From 1990-1999, I was 15-24 years old. I wish that when I was in them, I appreciated them more. Instead, I was always worried about what I was going to do with the rest of my life.

If I knew then what I know now, I would have told myself to relax, chill out and enjoy the peace and quiet before the world descends to digital madness dependent on a hand-held screen.

If I knew then about social media and that the future would be filled with strangers I call friends, I would have appreciated more the real connections I made every day at the market, bar, bookstore, video store, concert hall, park, classroom, or club.

If I knew the future was filled with impossibly filtered comparison culture, I would have appreciated that I was able to distance myself from celebrities and models as advertisers, instead of perceiving them as real people streaming on my digital feed that I somehow had to live up to.

If I knew the future was filled with constant screens I stare at while ignoring my surroundings, I would have stared into space even more.

If I knew that in the future I would be obligated to be in constant contact with people, that all plans would be triple verified, that anyone could reach me anytime anywhere, I would have gotten lost more often.
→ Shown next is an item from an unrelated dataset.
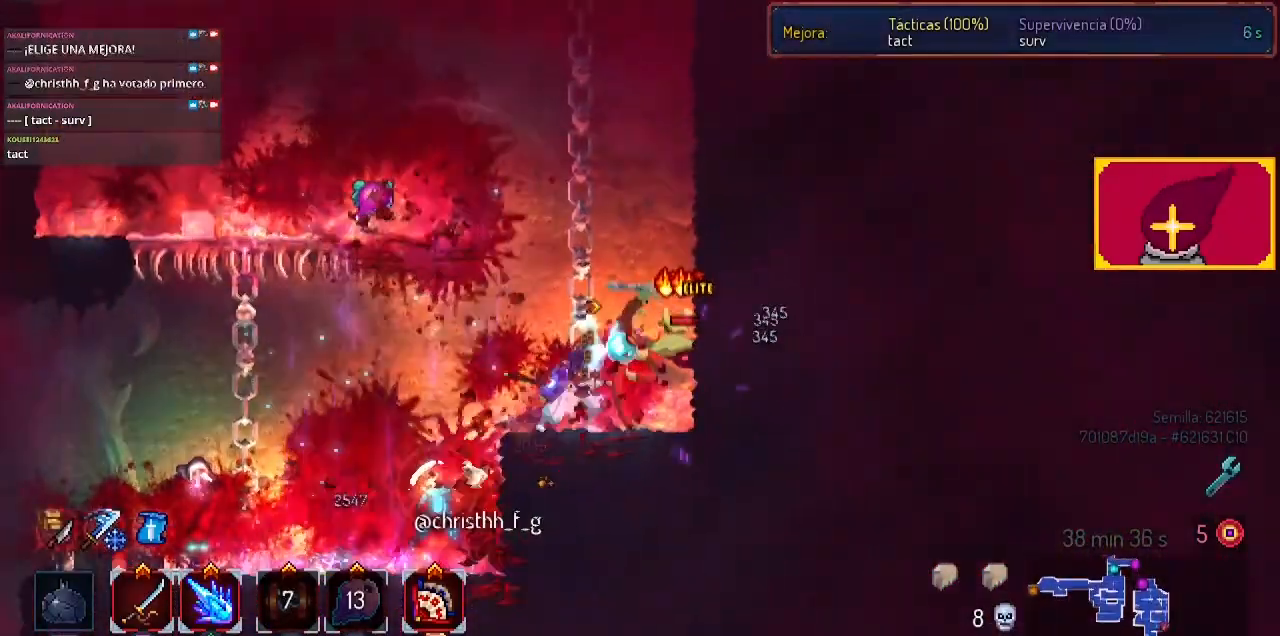
{"buttons": ["SQUARE"], "left_stick": "center", "right_stick": "center", "events": [[67, "SQUARE", "down"], [333, "DPAD_RIGHT", "up"], [367, "SQUARE", "up"], [433, "SQUARE", "down"]]}
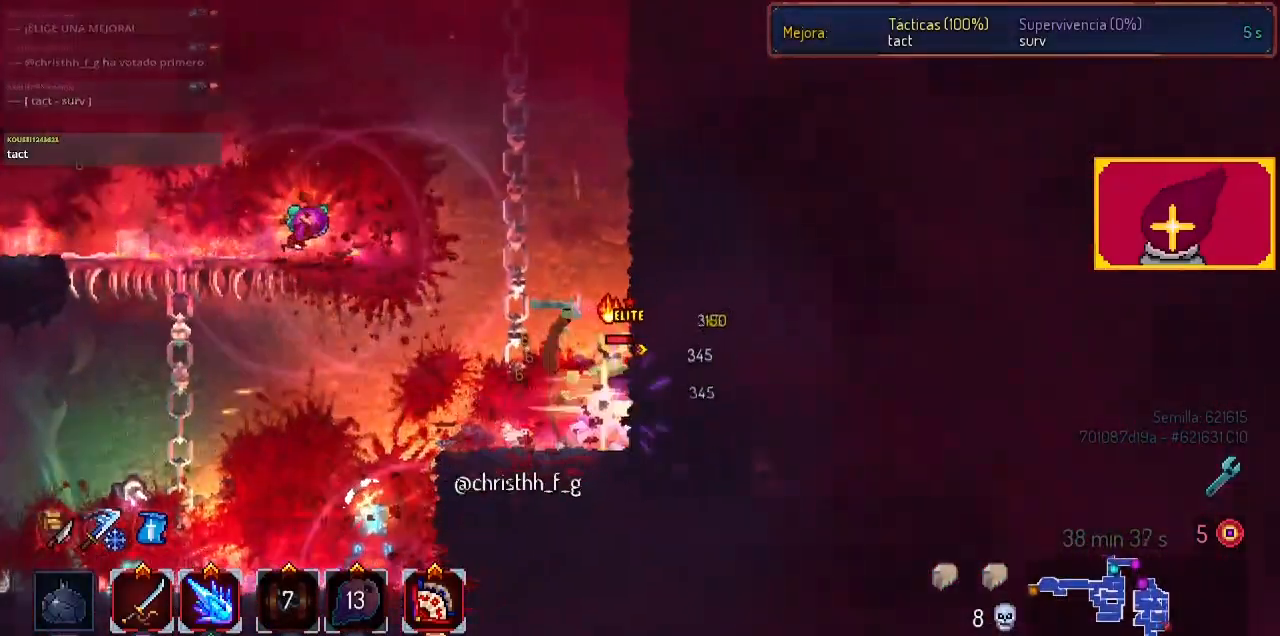
{"buttons": ["SQUARE"], "left_stick": "center", "right_stick": "center", "events": [[33, "SQUARE", "up"], [100, "SQUARE", "down"], [133, "SQUARE", "up"], [267, "SQUARE", "down"], [367, "SQUARE", "up"], [467, "SQUARE", "down"]]}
If I knew then that in the future, I would have access to everything I could possibly want to know at my fingers and feel dumber than ever, I would have appreciated the mystery more. I would have spent more time sinking into the unknown, the liminal space between asking a question and wondering if you’ll ever have the answer, the joy when the answer comes, the ability to be okay with wondering, cluelessness, and confusion. I would have enjoyed the fact that to learn something from someone, I had to go to them, sit in their presence and be able to ask questions in real time.

If I had known what the future held, I would have seen another rock show, spent more time perusing indie bookstores reading zines, made another mix tape for my next epic road trip with my girlfriends, gone to another reggae festival at a farm, made eye contact more often and enjoyed people-watching people who weren’t on their phones but were doing interesting things with their lives.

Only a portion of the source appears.